_Stored data entries_
BEGIN

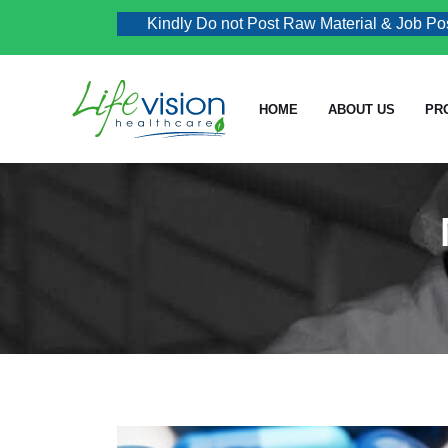
Kindly Do not Post Raw Material & Job Post En
HOME
ABOUT US
PR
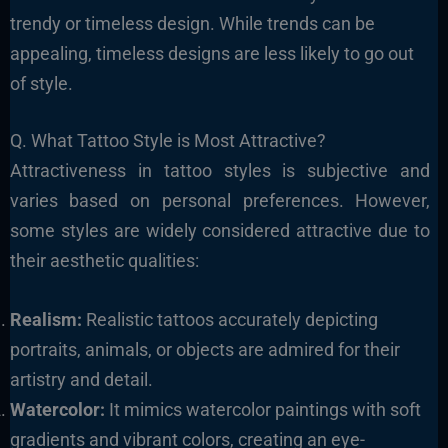
trendy or timeless design. While trends can be
appealing, timeless designs are less likely to go out
of style.
Q. What Tattoo Style is Most Attractive?
Attractiveness in tattoo styles is subjective and
varies based on personal preferences. However,
some styles are widely considered attractive due to
their aesthetic qualities:
Realism:
Realistic tattoos accurately depicting
portraits, animals, or objects are admired for their
artistry and detail.
Watercolor:
It mimics watercolor paintings with soft
gradients and vibrant colors, creating an eye-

END

_TO-DO ITEM_
Retype every line of the listing above word for word, leaving out the pictures.

_TASK RESPONSE_
Kindly Do not Post Raw Material & Job Post En
HOME
ABOUT US
PR
trendy or timeless design. While trends can be
appealing, timeless designs are less likely to go out
of style.
Q. What Tattoo Style is Most Attractive?
Attractiveness in tattoo styles is subjective and
varies based on personal preferences. However,
some styles are widely considered attractive due to
their aesthetic qualities:
Realism:
Realistic tattoos accurately depicting
portraits, animals, or objects are admired for their
artistry and detail.
Watercolor:
It mimics watercolor paintings with soft
gradients and vibrant colors, creating an eye-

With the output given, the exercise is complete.